This past weekend was the Hammer-in to commemorate the 25th Anniversary of the Central Virginia Blacksmith Guild. As a member of the guild I try to be involved as much as possible but with our class and show schedule, I often miss the meetings. In this case, I was very excited to be invited to demonstrate at the bladesmithing tent along with Matthew Parkinson and Burt Foster. It got even better when we found out that Ben Abbot was available to round out the demonstrations to two teams.
The weather had been very nice before the event but unfortunately turned into a typical Dogwood winter in Virginia. If it was not raining then there were 15 mph winds and the temperature was between the 30s and low 50’s so overall just pretty crappy weather. We were under an awning and the turnout was great despite the uncomfortable conditions. On the bright side, there was a large indoor area for vendors which was heated nicely. Surprisingly, knife sales went very well and Jamie Sneed, my shop manager, held down the table and worked the crowd. Among other vendors, there was Blacksmith supply, Big Blu presses and tools, NC Tool Company, Holland Anvil, MSG blades, and Abana as well as tailgate sales in the parking lot. Winburn Steel was the only other knife vendor. Mark and Dale are always great company and their swords and daggers are exquisite.

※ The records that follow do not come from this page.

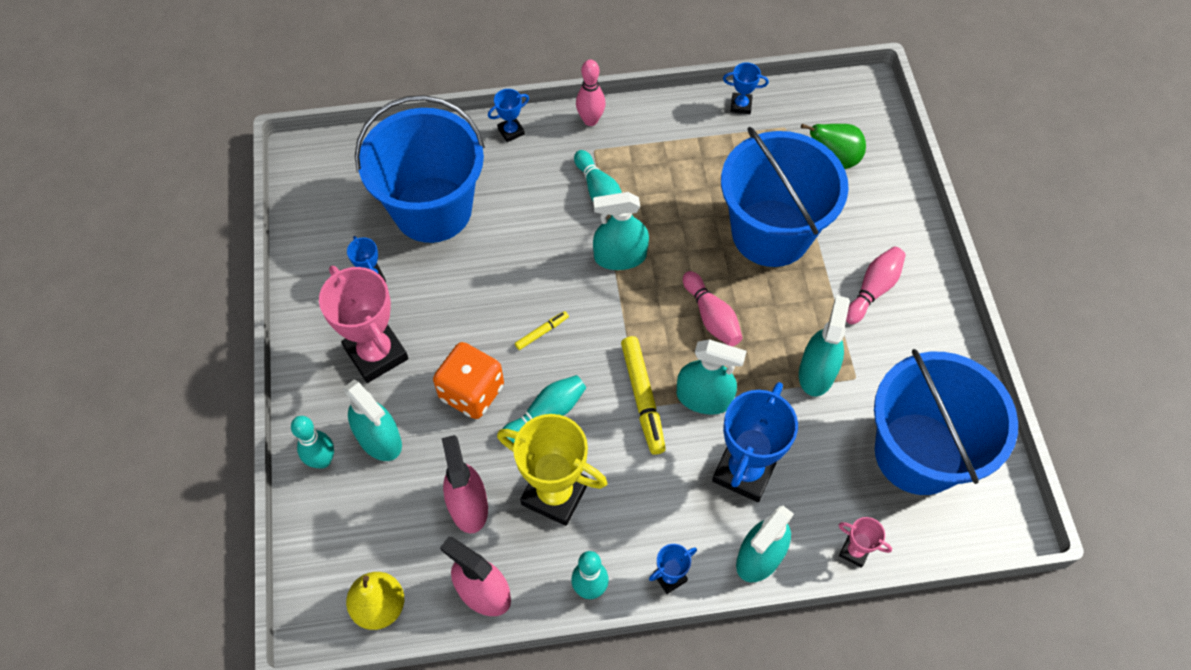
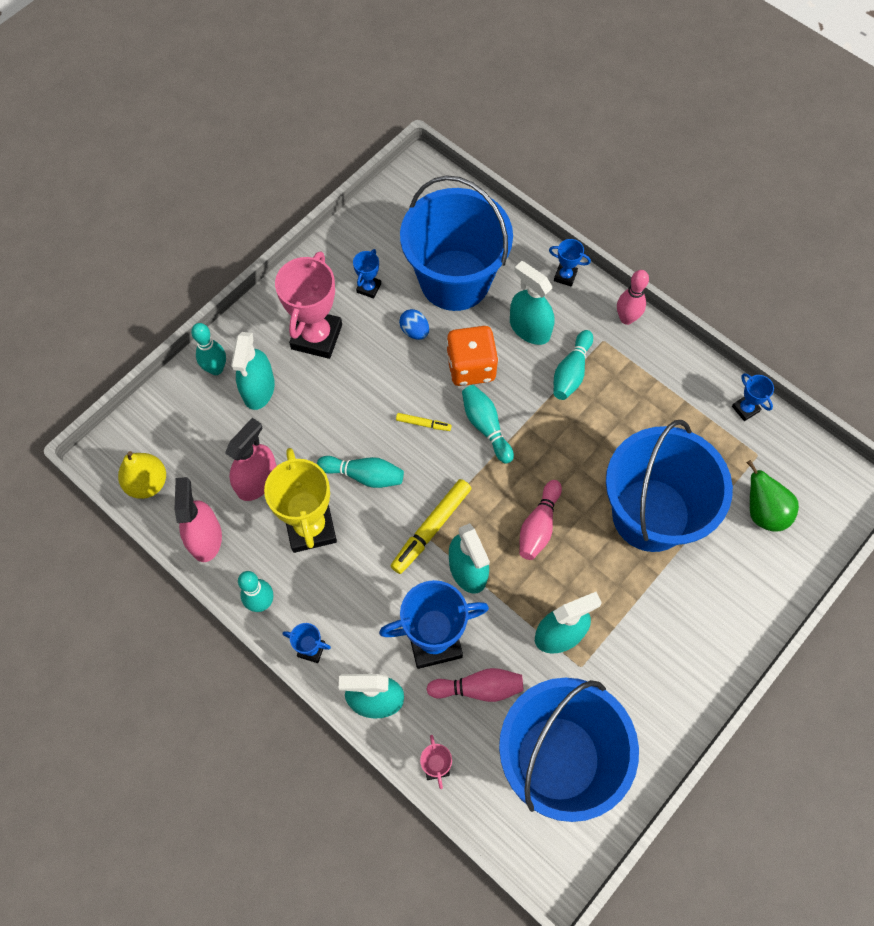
camera: 50 degrees right, 5 degrees up
(449, 274) = (414, 331): none -> blue egg
(471, 392) = (339, 416): orange dice -> orange dice (471, 367)
(589, 288) = (485, 426): none -> turquoise bowling pin
(620, 256) = (530, 427): turquoise spray bottle -> turquoise spray bottle (529, 328)
(873, 290) = (670, 625): pink bowling pin -> pink bowling pin (478, 688)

The demonstrations lasted from Friday afternoon to Sunday morning and there were two other tents beside the bladesmithing tent. Roy with Christ-Centered Ironworks had the traditional ornamental tent and Andrew Molina demonstrated sculptural ironwork. At the bladesmithing tent, we decided to do two different blades, both in Damascus. Matt actually accomplished a mosaic pattern for his blade and Ben Abbot made a six-bar Turkish twist for his Damascus, I assisted with the forging on Ben’s project and Burt assisted with Matt’s. Unfortunately, Burt is dealing with a hand injury so although he was important to the demos for his knowledge and crowd work, we didn’t get the pleasure of watching him forge. I ground the bevels on the multibar blade, and glued and sculpted the handle. It was so cool to collaborate with Ben on this one!
Although we showed many advanced techniques, I took it upon myself to forge basic knives and explain that process. Many times at these events, the professionals assume that everyone knows the basics and those techniques get passed over. I know that there are many people who are just getting started and even seasoned makers still want to see how another smith gets it done. I ended up forging two full tang hunters, a stick tang blade from an offcut of Damascus, and an integral petty chef. A highlight for me was when Burt and Matt made broaches for themselves in order to finish their hidden tang knife. It was cool to see them problem-solve on the fly and make the tool they needed.
The two blades that we completed were raffled off at the end of the event and the proceeds went to support the CVBG we hope to do this again next year. The turnout was excellent and the demonstrators all had a great time. If you have an opportunity to attend any hammer-ins make it a point to do so. You don’t have to be a maker to get plenty out of the experience and it's a great chance to rub shoulders with some real pros. Not to mention that you are getting access to multiple classes for the price of admission - easily 10x more value than what you pay to get in. Look out for more events from the Guild and Join or Die Knives. We will be sure to have them at least once a quarter. See you then!